Hello,
My group has constructed a successful PHG from a grouping of 26 NAM founders and 11 Teosinte pseudogenomes. However, we're grappling with a lower presence of B73 5.0 (the reference used with the PHG) in our imputed haplotype percentages than what we've been expecting.
Below are some imputation specific questions for the folks at the Buckler lab:
- During our consensus haplotype step, none of the ~18,000 gamete_groups of 111046 shared haplotypes included the foundational reference. Is the reference used to construct the PHG not included in consensus haplotype extraction?
- Having conducted imputation on a single lines and groups. I've notice the paths returned for a specific line differs on how many other lines are in the imputation keyfile. If submitted together, are the paths for lines not calculated independently?
- For the data we are currently imputing, I notice we have the choice between the Viterbi algorithm and forward-backward algorithm, would you have a recommendation between the two?
Thank you for your time.
This and Peter's answers were incredibly helpful Lynn, thank you for your responses.
During our imputation, we're especially interested in imputing from individual and consensus haplotypes simultaneously. However, we encounter the error:
taxon: X represented more than once for reference range:
when specifying pangenomeHaplotypeMethod/pathingHaplotypeMethod as: method2ref:assembly_by_anchorwave:consensus.
Would there be a specific methodology to call from individual and consensus haplotypes, or would it be possible to specify imputation targets by something such as haplotype_id?
Thank you for your time.
Hi Tim -
The limitation is caused by the Graph created and used for imputation. Each node can only be represented once in the graph, and when you have both consensus and individual taxa, you end up with taxa (the nodes) represented multiple times.
It is possible to specify haplotype ids when creating the graph used for imputation, but if the ids include both consensus and individual haplotypes, you may hit the same problem. Is there a reason you want to impute simultaneously vs running the command separately for individuals vs consensus?
Hi Lynn -
Quite a bit of our quality control concerns itself with the percentages of haplotypes contributed to a path by each founder. We're hoping the simultaneous calling will give us the clearest percentages.
I did recall there was the ability to specify a list of hap_ids but I was having a bit of trouble finding it again in the documentation. I believe the command was something along the lines of
HaplotypeIds=[]?
Thanks, Tim
TIm - When you say you want to know the "percentages of haplotypes contributed to a path by each founder" you're looking for how much each taxa is represented in your paths?
If you ran with only non-consensus haplotypes, the code would make a best guess when there were "ties" between the single-taxon haplotypes (based on previous haplotypes selected). Only one of those individual taxons that were equally likely would be chosen. But if you ran with consensus, you would get all of them and the issue is determining which taxa were represented by each consensus haplotype.
So I think you need to run with consensus only, and then translate the taxa represented at each haplotype. We might have code in rPHG that can handle this. I'll check with our rPHG person to see what he suggests.
Hi Lynn,
That is correct, we're quite interested in the ratios between our contributing taxa. I really appreciate you looking into it, but I believe we've figured things out on our end for calculating ratios.

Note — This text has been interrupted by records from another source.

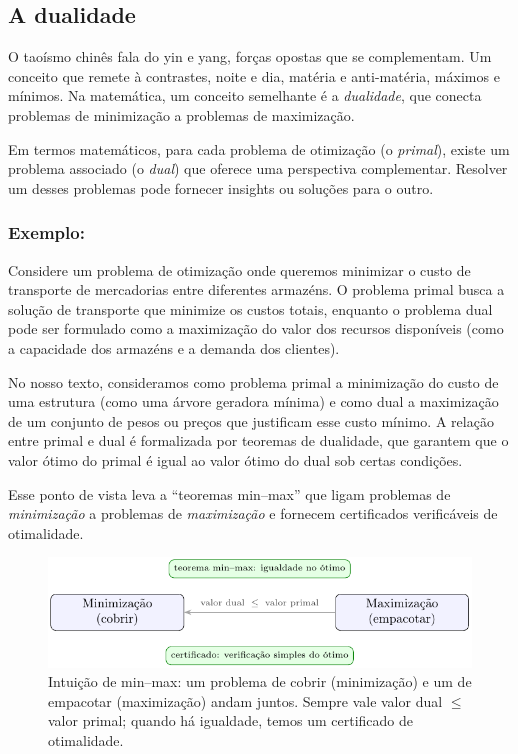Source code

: \subsection{A dualidade}


O taoísmo chinês fala do yin e yang, forças opostas que se complementam. Um conceito que remete à contrastes, noite e dia, matéria e anti-matéria, máximos e mínimos. Na matemática, um conceito semelhante é a \emph{dualidade}, que conecta problemas de minimização a problemas de maximização.


Em termos matemáticos, para cada problema de otimização (o \emph{primal}), existe um problema associado (o \emph{dual}) que oferece uma perspectiva complementar. Resolver um desses problemas pode fornecer insights ou soluções para o outro.

\subsubsection{Exemplo:}
Considere um problema de otimização onde queremos minimizar o custo de transporte de mercadorias entre diferentes armazéns. O problema primal busca a solução de transporte que minimize os custos totais, enquanto o problema dual pode ser formulado como a maximização do valor dos recursos disponíveis (como a capacidade dos armazéns e a demanda dos clientes).


No nosso texto, consideramos como problema primal a minimização do custo de uma estrutura (como uma árvore geradora mínima) e como dual a maximização de um conjunto de pesos ou preços que justificam esse custo mínimo. A relação entre primal e dual é formalizada por teoremas de dualidade, que garantem que o valor ótimo do primal é igual ao valor ótimo do dual sob certas condições.


Esse ponto de vista leva a “teoremas min–max” que ligam problemas de \emph{minimização} a problemas de \emph{maximização} e fornecem certificados verificáveis de otimalidade.


\begin{figure}[H]
	\centering
	\includegraphics[width=0.9\linewidth]{figures/fig_min_max_cert.pdf}

	\caption{Intuição de min--max: um problema de cobrir (minimização) e um de empacotar (maximização) andam juntos. Sempre vale valor dual $\le$ valor primal; quando há igualdade, temos um certificado de otimalidade.}
	\label{fig:min-max-cert}\end{figure}


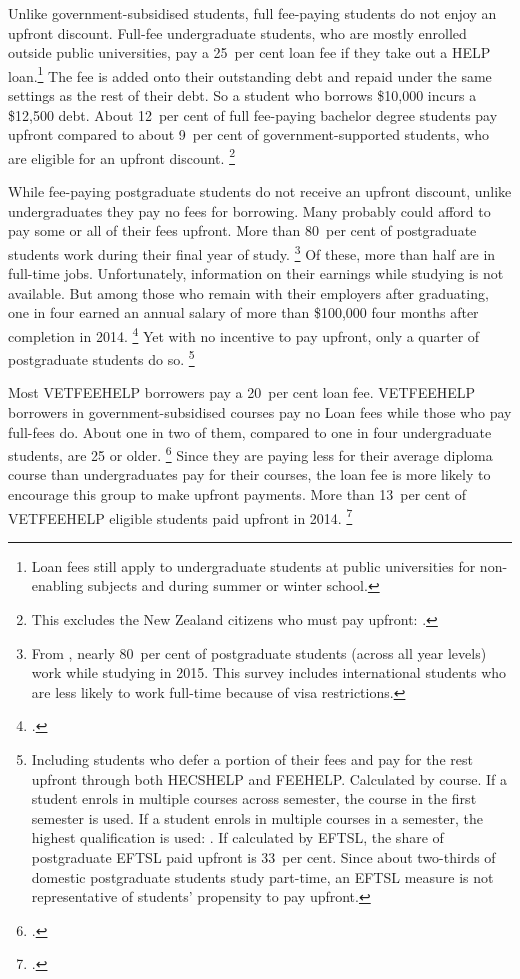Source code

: \documentclass[embargoed]{grattan}
\begin{document}
Unlike government-subsidised students, full fee-paying students do not enjoy an upfront discount.
Full-fee undergraduate students, who are mostly enrolled outside public universities, pay a 25~per cent loan fee if they take out a \gls{HELP} loan.\footnote{\Gls{Loan fees} still apply to undergraduate students at public universities for non-enabling subjects and during summer or winter school.} The fee is added onto their outstanding debt and repaid under the same settings as the rest of their debt.
So a student who borrows \$10,000 incurs a \$12,500 debt.
About 12~per cent of full fee-paying bachelor degree students pay upfront compared to about 9~per cent of government-supported students, who are eligible for an upfront discount.%
\footnote{This excludes the New Zealand citizens who must pay upfront: \textcite{EducationvariousyearsHigherEducationStatistics}.}

While fee-paying postgraduate students do not receive an upfront discount, unlike undergraduates they pay no fees for borrowing.
Many probably could afford to pay some or all of their fees upfront.
More than 80~per cent of postgraduate students work during their final year of study.%
\footnote{From \textcite{ABS2016MicrodataEducationwork}, nearly 80~per cent of postgraduate students (across all year levels) work while studying in 2015.
This survey includes international students who are less likely to work full-time because of visa restrictions.} 
Of these, more than half are in full-time jobs.
Unfortunately, information on their earnings while studying is not available.
But among those who remain with their employers after graduating, one in four earned an annual salary of more than \$100,000 four months after completion in 2014.%
\footcite{GCA2015AustralianGraduateSurvey} %
Yet with no incentive to pay upfront, only a quarter of postgraduate students do so.%
\footnote{Including students who defer a portion of their fees and pay for the rest upfront through both \gls{HECSHELP} and \gls{FEEHELP}\@.
Calculated by course.
If a student enrols in multiple courses across semester, the course in the first semester is used.
If a student enrols in multiple courses in a semester, the highest qualification is used: \textcite{EducationvariousyearsHigherEducationStatistics}.
If calculated by \gls{EFTSL}, the share of postgraduate \gls{EFTSL} paid upfront is 33~per cent.
Since about two-thirds of domestic postgraduate students study part-time, an \gls{EFTSL} measure is not representative of students' propensity to pay upfront.}

Most \gls{VETFEEHELP} borrowers pay a 20~per cent loan fee.
\gls{VETFEEHELP} borrowers in government-subsidised courses pay no \gls{Loan fees} while those who pay full-fees do.
About one in two of them, compared to one in four undergraduate students, are 25 or older.%
\footcites[][Table~1]{Education20152014VETFEEa}[][Table~2.1]{Education2015StudentsSelectedhigher} %
Since they are paying less for their average diploma course than undergraduates pay for their courses, the loan fee is more likely to encourage this group to make upfront payments.
More than 13~per cent of \gls{VETFEEHELP} eligible students paid upfront in 2014.%
\footcite{Education2014VETFEEHELP}
\end{document}
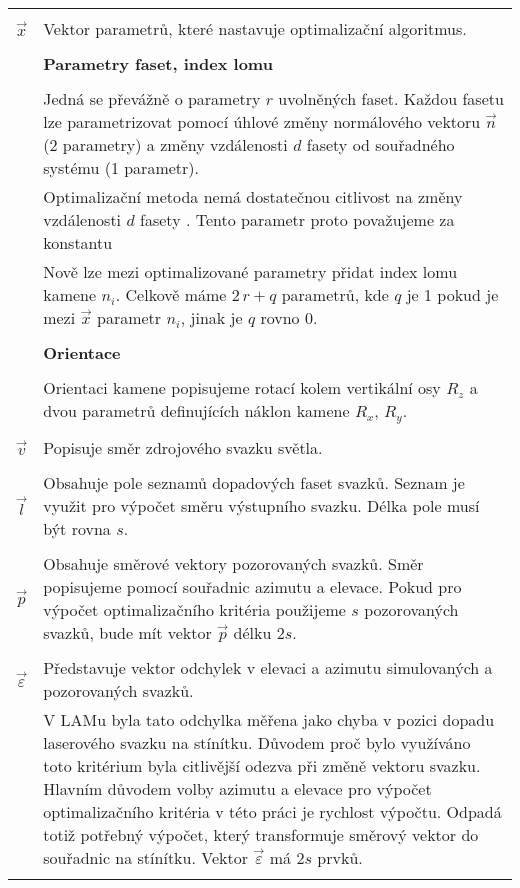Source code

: \begin{tabular}{l p{12cm}}
 & \\
$\vec{x}$ & Vektor parametrů, které nastavuje optimalizační algoritmus.\\ & \\

 &\textbf{Parametry faset, index lomu}\\ & \\

& Jedná se převážně o parametry $r$ uvolněných faset. Každou fasetu lze parametrizovat pomocí úhlové změny normálového vektoru $\vec{n}$ (2 parametry) a změny vzdálenosti $d$ fasety od souřadného systému (1 parametr).\\ 
 
& Optimalizační metoda nemá dostatečnou citlivost na změny vzdálenosti $d$ fasety \cite{Bodlak2005}. Tento parametr proto považujeme za konstantu\\
 
& Nově lze mezi optimalizované parametry přidat index lomu kamene $n_i$. Celkově máme $2\,r + q$ parametrů, kde $q$ je 1 pokud je mezi $\vec{x}$ parametr $n_i$, jinak je $q$ rovno 0.\\ & \\

 &\textbf{Orientace}\\ & \\

& Orientaci kamene popisujeme rotací kolem vertikální osy $R_z$ a dvou parametrů definujících náklon kamene $R_x$, $R_y$. 
 \\ & \\
 
$\vec{v}$ & Popisuje směr zdrojového svazku světla.\\ & \\  

$\vec{l}$ & Obsahuje pole seznamů dopadových faset svazků. Seznam je využit pro výpočet směru výstupního svazku. Délka pole musí být rovna $s$. \\ & \\
 
$\vec{p}$ & Obsahuje směrové vektory pozorovaných svazků. Směr popisujeme pomocí souřadnic azimutu a elevace. Pokud pro výpočet optimalizačního kritéria použijeme $s$ pozorovaných svazků, bude mít vektor $\vec{p}$ délku $2s$. \\ & \\

$\vec{\varepsilon}$ & Představuje vektor odchylek v elevaci a azimutu simulovaných a pozorovaných svazků.\\  
& V LAMu \cite{Bodlak2005} byla tato odchylka měřena jako chyba v pozici dopadu laserového svazku na stínítku. Důvodem proč bylo využíváno toto kritérium byla citlivější odezva při změně vektoru svazku. Hlavním důvodem volby azimutu a elevace pro výpočet optimalizačního kritéria v této práci je rychlost výpočtu. Odpadá totiž potřebný výpočet, který transformuje směrový vektor do souřadnic na stínítku. Vektor $\vec{\varepsilon}$ má $2s$ prvků.\\ & \\

\end{tabular}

However, consensus pathing has opened up some questions for us about how haplotypes are calculated. In our most recent consensus run, >60% of our imputation path was attributed to consensus groups containing all 37 of our founders.
While I attribute this mostly to parameters, it also led to me noticing a serious deviation between "asm_start_coordinates", "seq_len", and "asm_end_coordinates" in haplotypes at similar positions in different founders. I was under the impression that our reference ranges would at least determine the length of stored haplotypes, but that doesn't seem to be the case for us. Would you consider this normal behavior?
Hi TIm -
If I understand your question correctly, you're wondering why the asm_start_coordinate and asm_end_coordinate fields differ between different genomes? This is expected. Those fields in the db indicate where on the assembly the sequence was aligned to the reference for that haplotype. The haplotypes stored are not MSAs. They are pulled from anchorwave sequencing (or mummer4 if you are using old code). Due to insertions/deletions, we expect the haplotype sizes to be different.
the seq_len should match the (asm_end_coordinate - asm_start_coordinate) + 1 (when on the forward strand). Are you seeing issues with the seq_len presented differing from what is expected based on the start/end coordinates?
The accuracy of seq_len and the database as a whole has been excellent, we trust your math for sure!
I think our concern is little more abstract/biologically based. Our initial understanding was that reference ranges would strictly determine the division of genomes into haplotypes so we were a little concerned that we made a mistake when the coordinates and haplotype lengths seemed incongruent with our reference range parameters.
From your answer everything sounds like its working as intended.